23 septembre 2009

Femmes au pouvoir, femmes de pouvoir

Pour la première fois de puis la création de l’Unesco, une femme est nommée à la tête de cet organisme. Irina Bokova, la Bulgare, l’a donc emporté sur Farouk Hosni. l’Égyptien. Bien que favori déclaré de « Paris » pour des raisons géopolitiques, ce dernier doit sans doute sa défaite à ses déclarations antisémites passées. Mais ce qui m’intéresse aujourd’hui, c’est de voir qu’une fois encore une femme se hisse au premier rang dans une fonction et à un poste qui jusqu’à présent n’avait été occupé que par des hommes ; elle s’ajoute ainsi à la longue liste de celles qui ont gagné du terrain dans la lutte pour l’égalité hommes/femmes, sujet que j’ai évoqué plusieurs fois sur ce blog et ailleurs .

Je ne sais rien de la personnalité d’ Irina Bokova mais je suis persuadé qu’elle doit sa victoire à ses compétences et qu’elle est une femme épanouie. Ardent soutien du sexe dit faible dans son combat pour l’égalité, je me réjouis de cette victoire mais je n’en reste pas moins critique quant aux défauts que l’on peut constater chez certaines autres de ses représentantes : la méchanceté et la bêtise. Ces défauts ne sont bien sûr pas l’apanage des femmes mais ils se remarquent dans des situations bien précises et pas seulement dans les milieux professionnels où les petits chefs en jupons peuvent exercer un sadisme comparable à celui de leurs homologues masculins. Je m’empresse d’ajouter que ces personnes ne sont pas foncièrement responsables de leur caractère mais un travail en profondeur permettrait de corriger ces défauts.

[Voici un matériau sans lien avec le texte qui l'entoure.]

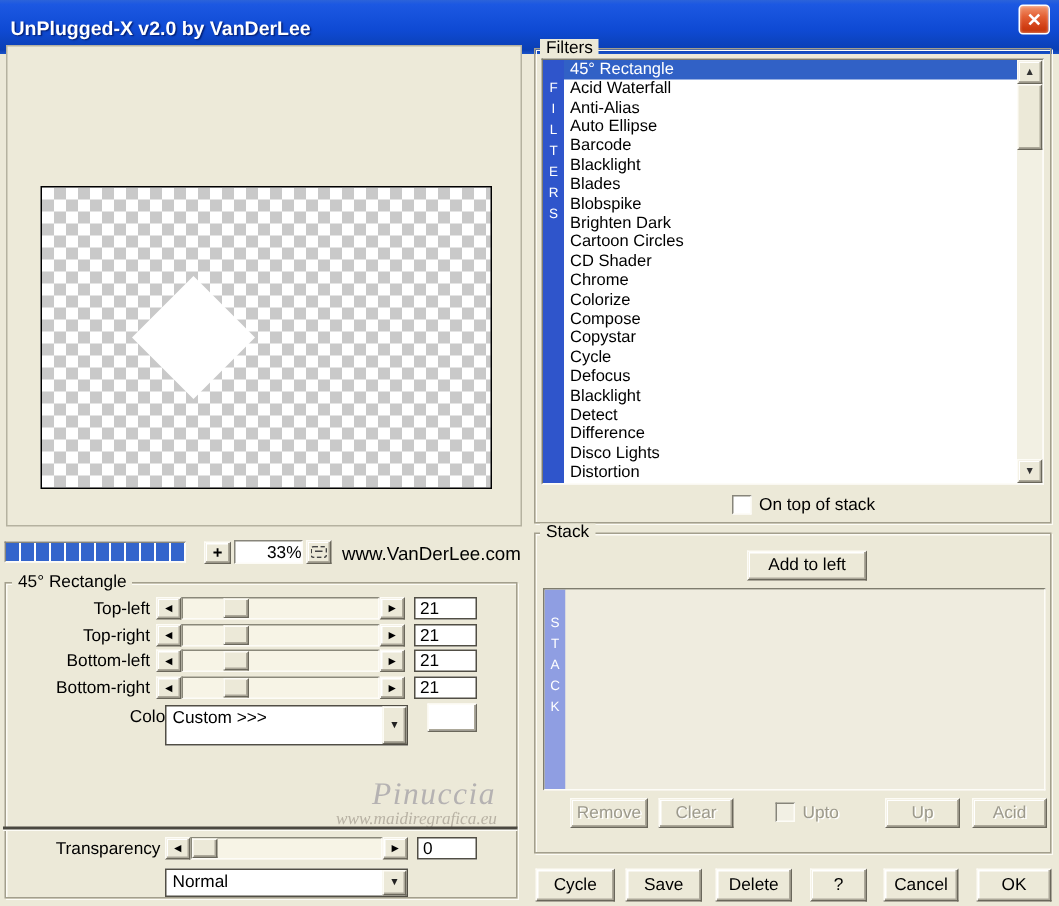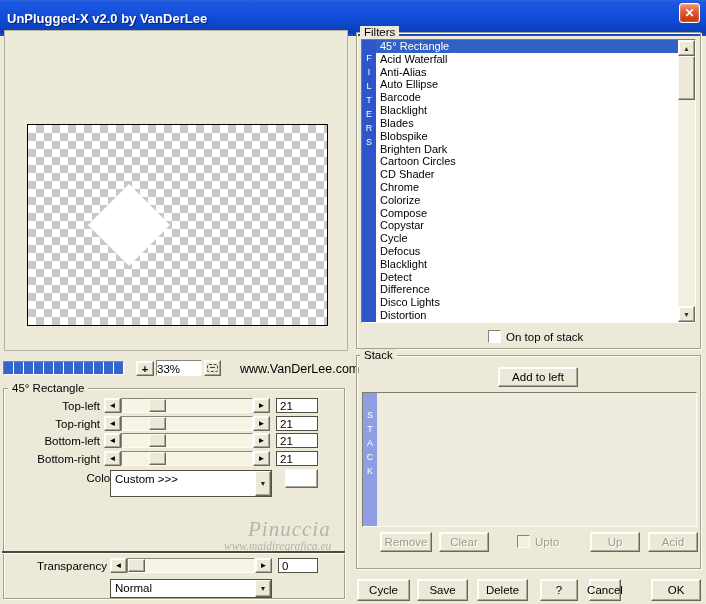"33%" .zoom-field { text-align: left -> right }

D’abord la méchanceté. Elle est souvent présente dans les maisons de retraite. Des parentes qui s’y trouvaient avant de disparaître ou d’autres qui s’y trouvent encore décrivent une situation récurrente : des femmes âgées autoritaires font la loi parmi les pensionnaires : elles donnent leur avis sur tout, tranchent, créent des conflits de personnes et par leur tyrannie coupent l’appétit de certaines autres femmes qui redoutent même de venir prendre leur repas dans la salle commune. Ces acariâtres sont mal dans leur peau - elle ne le savent pas elles-mêmes - mais elles font subir aux autres les souffrances et les déconvenues rencontrées au cours leur vie.

Autre exemple observé dimanche dernier sur un marché parisien qui n’avait rien à envier en terme de surpopulation aux marchés du Midi évoqués cet été. Une jeune femme avec une poussette a heurté par inadvertance le pied d’une dame pas si vieille que ça ; le ton monte. La seconde, avec son visage dur, reproche agressivement à l’autre, rouge de confusion, de circuler avec son bébé dans les allées, étroites il est vrai, de ce marché du Boulevard Richard-Lenoir. Au cours de l’échange, j’entends la plus âgée dire : « Oh, les enfants, je sais ce que c’est ; j’ai déjà donné! ». Cette réplique méchante en dit long sur le vécu passé d’une dame qui ne s’est sans doute jamais remise en question…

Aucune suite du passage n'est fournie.